Jujur. Tidak ada adrenalin yang memacu Anda yang dapat membuat Anda merasa terbebas dan dibenarkan saat Anda marah. Semua kejengkelan terpendam yang selama ini Anda simpan di balik senyuman? Kapan saja Anda mengisi kekosongan, menutupi ketidakbertanggungjawaban pasangan Anda, dan menjadi orang yang lebih besar?
ADVERTISEMENT
SCROLL TO RESUME CONTENT
Sudah cukup! Bagaimana Anda bisa membuat pasangan Anda yang egois akhirnya mengerti jika Anda tidak mengeluarkan tenaga?

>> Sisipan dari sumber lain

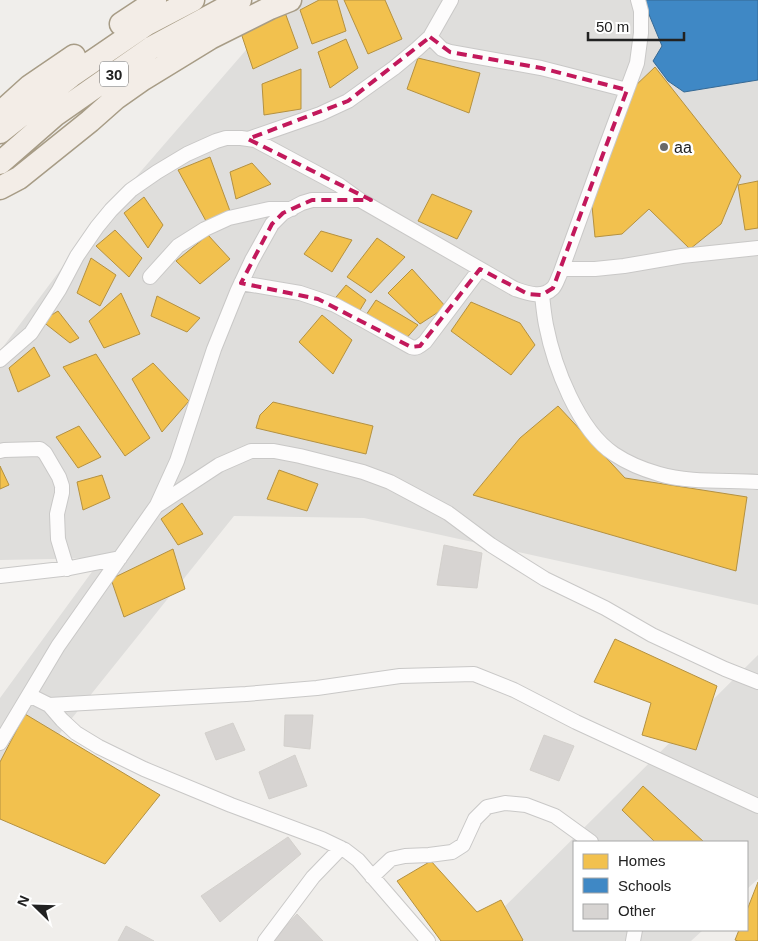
<svg xmlns="http://www.w3.org/2000/svg" width="758" height="941" font-family="Arial,sans-serif">
	<rect width="100%" height="100%" fill="#f0eeeb"/>
	<!-- residential -->
	<path fill="#dfdedc" d="M 298,0 L 758,0 L 758,605 L 364,518 L 234,516 L 0,808 L 0,698 L 102,558 L 0,560 L 0,351 L 90,230 L 260,34 Z
		M 758,655 L 758,879 L 747,889 L 747,842 L 574,842 L 574,930 L 703,930 L 691,941 L 470,941 Z"/>
	<!-- homes -->
	<path fill="#f2c14e" stroke="#b49141" d="M 319,0 L 337,0 L 346,31 L 312,44 L 300,10 Z
		M 344,0 L 385,0 L 402,39 L 368,54 Z
		M 283,7 L 298,48 L 253,69 L 241,33 Z
		M 346,39 L 358,68 L 330,88 L 318,52 Z
		M 418,58 L 480,73 L 469,113 L 407,89 Z
		M 655,67 L 741,176 L 721,224 L 690,249 L 649,209 L 622,234 L 595,237 L 592,206 L 633,88 Z
		M 301,69 L 301,109 L 264,115 L 262,84 Z
		M 210,157 L 230,211 L 206,221 L 178,170 Z
		M 252,163 L 271,184 L 236,199 L 230,172 Z
		M 758,181 L 758,228 L 745,230 L 738,185 Z
		M 432,194 L 472,211 L 457,239 L 418,221 Z
		M 144,197 L 163,225 L 148,248 L 124,213 Z
		M 115,230 L 142,258 L 129,277 L 96,246 Z
		M 321,231 L 352,240 L 332,272 L 304,254 Z
		M 208,235 L 230,259 L 200,284 L 176,261 Z
		M 377,238 L 405,257 L 371,293 L 347,277 Z
		M 91,258 L 116,275 L 100,306 L 77,293 Z
		M 412,269 L 446,307 L 420,324 L 388,293 Z
		M 346,285 L 366,300 L 357,315 L 332,302 Z
		M 121,293 L 140,334 L 104,348 L 89,321 Z
		M 157,296 L 200,318 L 187,332 L 151,316 Z
		M 376,300 L 418,325 L 404,341 L 366,315 Z
		M 471,302 L 520,323 L 535,345 L 511,375 L 451,331 Z
		M 58,311 L 79,338 L 70,343 L 42,321 Z
		M 322,315 L 352,340 L 333,374 L 299,342 Z
		M 34,347 L 50,376 L 18,392 L 9,368 Z
		M 96,354 L 150,438 L 125,456 L 63,367 Z
		M 153,363 L 189,401 L 162,432 L 132,379 Z
		M 273,402 L 373,426 L 366,454 L 256,428 L 260,415 Z
		M 558,406 L 625,478 L 747,497 L 736,571 L 473,495 L 520,438 Z
		M 79,426 L 101,457 L 78,468 L 56,437 Z
		M 0,466 L 9,485 L 0,489 Z
		M 279,470 L 318,484 L 307,511 L 267,499 Z
		M 102,475 L 110,498 L 83,510 L 77,482 Z
		M 182,503 L 203,534 L 178,545 L 161,519 Z
		M 173,549 L 185,589 L 124,617 L 111,579 Z
		M 615,639 L 717,686 L 696,750 L 642,735 L 651,703 L 594,682 Z
		M 25,714 L 160,795 L 105,864 L 0,819 L 0,762 Z
		M 643,786 L 704,842 L 655,842 L 622,810 Z
		M 431,861 L 477,912 L 501,900 L 523,940 L 522,941 L 441,941 L 397,881 Z
		M 758,882 L 758,941 L 738,941 L 735,940 L 739,930 L 747,930 L 747,910 Z"/>
	<!-- schools -->
	<path fill="#3f88c5" stroke="#366994" d="M 643,0 L 758,0 L 758,80 L 684,92 L 668,81 L 653,61 L 662,46 Z"/>
	<!-- building -->
	<path fill="#d7d4d2" stroke="#d3d0cc" d="M 444,545 L 482,553 L 477,588 L 437,585 Z
		M 285,715 L 313,715 L 310,749 L 284,746 Z
		M 233,723 L 245,750 L 216,760 L 205,733 Z
		M 544,735 L 574,746 L 559,781 L 530,770 Z
		M 295,755 L 307,786 L 269,799 L 259,772 Z
		M 288,837 L 301,854 L 220,922 L 201,896 Z
		M 297,914 L 323,941 L 272,941 Z
		M 126,926 L 154,941 L 118,941 Z"/>
	<g fill="none" stroke-linecap="round" stroke-linejoin="round">
		<!-- minor casing -->
		<g stroke="#c9c8c7" stroke-width="16">
			<path id="minor" d="M 430,37 L 442,49 L 450,52 L 541,68 L 627,90
				M 248,139 L 320,114 L 348,101 L 394,68 L 417,49 L 430,37 L 451,0
				M 562,269 L 595,269 L 624,266 L 682,256 L 758,248
				M 150,277 L 178,246 L 205,229 L 229,218 L 269,209 L 292,209
				M 241,283 L 300,293 L 318,299 L 335,305 L 363,320 L 411,347 C 417,349 420,346 425,342 L 480,269
				M 542,295 C 543,304 544,315 546,325 C 554,366 578,430 614,454 C 626,462 645,470 659,474 C 688,483 728,480 758,482
				M 0,360 L 31,333 L 59,290 L 77,256 L 97,227 L 111,210 L 131,190 L 157,172 L 187,154 L 216,141 L 226,138 L 241,138 L 255,140 L 339,185 L 360,200
				M 0,451 L 4,450 L 40,449 L 45,453 L 59,477 L 62,486 L 62,493 L 57,514 L 58,539 L 67,569
				M 158,505 L 219,465 L 251,451 L 274,451 L 300,456 L 363,472 L 390,482 L 448,513 L 491,545 L 545,579 L 605,608 L 652,635 L 725,669 L 758,682
				M 0,576 L 70,568 L 120,558
				M 29,695 L 49,705 L 62,720 L 76,733 L 99,747 L 144,769 L 231,805 L 322,839 L 345,850 L 358,860 L 428,941
				M 49,705 L 246,694 L 317,688 L 400,676 L 474,674 L 514,690 L 576,722 L 758,806
				M 0,743 L 58,646 L 157,505 L 177,461 L 214,349 L 237,292 L 252,260 L 272,224 L 283,213 L 302,203 L 312,200 L 360,200 L 515,289 C 527,293 542,299 553,288 C 556,285 558,278 560,274 L 604,152 L 637,63 L 641,33 L 641,11 L 638,0
				M 372,877 L 391,859 L 405,856 L 429,855 L 452,852 L 463,845 L 475,819 L 487,807 L 505,803 L 526,805 L 555,816 L 591,842
				M 265,941 L 313,877 L 341,848
				M 633,941 L 635,930"/>
		</g>
		<!-- primary casing -->
		<g stroke="#a79c86" stroke-width="25">
			<path id="primary" d="M 121,24 L 145,8 L 155,0
				M 0,113 L 30,86 L 74,56
				M 0,132 L 71,76 L 147,24 L 193,0
				M 0,163 L 55,115 L 151,48 L 240,0
				M 0,188 L 19,178 L 90,121 L 116,98 L 143,79 L 210,38 L 270,8 L 290,0"/>
		</g>
		<!-- minor -->
		<use href="#minor" stroke="#fdfcfc" stroke-width="14"/>
		<!-- primary -->
		<use href="#primary" stroke="#f3ede7" stroke-width="22"/>
	</g>
	<!-- marked area -->
	<path fill="none" stroke="#c2185b" stroke-width="4" stroke-dasharray="10 6" stroke-linejoin="round" d="M 430,37 L 450,52 L 541,68 L 627,90 L 553,288 L 542,295 L 528,294 L 480,269 L 420,346 L 411,347 L 318,299 L 241,283 L 272,224 L 283,213 L 312,200 L 371,200 L 248,139 L 348,101 Z"/>
	<!-- markers -->
	<circle fill="#6a6968" stroke="#fff" stroke-width="2" cx="664" cy="147" r="5"/>
	<g text-anchor="middle" dominant-baseline="central" stroke-width="5" stroke-linejoin="round" paint-order="stroke">
		<!-- shield labels -->
		<rect fill="#fff" stroke="#646464" stroke-width="1" x="100" y="61.5" width="28" height="25" rx="4"/>
		<g font-size="15" font-weight="bold" fill="#222">
			<text x="114" y="74">30</text>
		</g>
		<!-- poi labels -->
		<g font-size="16" fill="#222" stroke="#fff" text-anchor="start">
			<text x="674" y="147">aa</text>
		</g>
	</g>
	<!-- legend -->
	<rect x="573" y="841" width="175" height="90" fill="#ffffff" stroke="#a7a7a7"/>
	<rect x="583" y="854" width="25" height="15" fill="#f2c14e" stroke="#a7a7a7"/>
	<text x="618" y="866" font-size="15" fill="#222222">Homes</text>
	<rect x="583" y="878" width="25" height="15" fill="#3f88c5" stroke="#a7a7a7"/>
	<text x="618" y="891" font-size="15" fill="#222222">Schools</text>
	<rect x="583" y="904" width="25" height="15" fill="#d7d4d2" stroke="#a7a7a7"/>
	<text x="618" y="916" font-size="15" fill="#222222">Other</text>
	<!-- north arrow -->
	<g transform="translate(35 906) rotate(293)" stroke="#ffffff" stroke-width="4" paint-order="stroke">
	<path d="M0-4L9 19L0 12L-9 19Z" fill="#222222"/>
	<text y="-8" font-size="14" font-weight="bold" text-anchor="middle" fill="#222222">N</text>
	</g>
	<!-- scale -->
	<path d="M588 32v8h96v-8" fill="none" stroke="#222222" stroke-width="2.5"/>
	<text x="596" y="32" font-size="15" fill="#222222" stroke="#ffffff" stroke-width="4" paint-order="stroke">50 m</text>
</svg>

Berikut 10 cara berkomunikasi dengan pasangan saat Anda benar-benar marah padanya:
1. Pikirkan hal-hal baik tentang pasangan Anda
Waktu untuk memulai latihan ini bukanlah saat Anda sudah kehabisan akal. Mempraktikkan pikiran dan tindakan yang baik setiap hari (bahkan di hari-hari yang sulit) membuat kita lebih mudah berpikir, berbicara, dan berperilaku positif.
Catatlah tindakan baik pasangan Anda, sekecil apa pun. Simpan di catatan dalam document dan biarkan peliharalah perspektif Anda tentang pasangan Anda.
2. Menerima tanggung jawab atas emosi dan perasaan Anda sendiri
Dapat dimengerti bahwa kita sulit untuk melambat ketika kemarahan telah mencapai titik puncaknya. Dengan meluangkan waktu untuk memikirkan perasaan Anda sebelum mengungkapkannya, Anda mungkin menemukan beberapa akar perasaan yang akan membentuk pemahaman Anda. Proses perasaan Anda dengan menulis atau menceritakannya kepada terapis, anggap saja seperti mendengarkan diri sendiri sebelum mengharapkan pasangan mendengarkan Anda.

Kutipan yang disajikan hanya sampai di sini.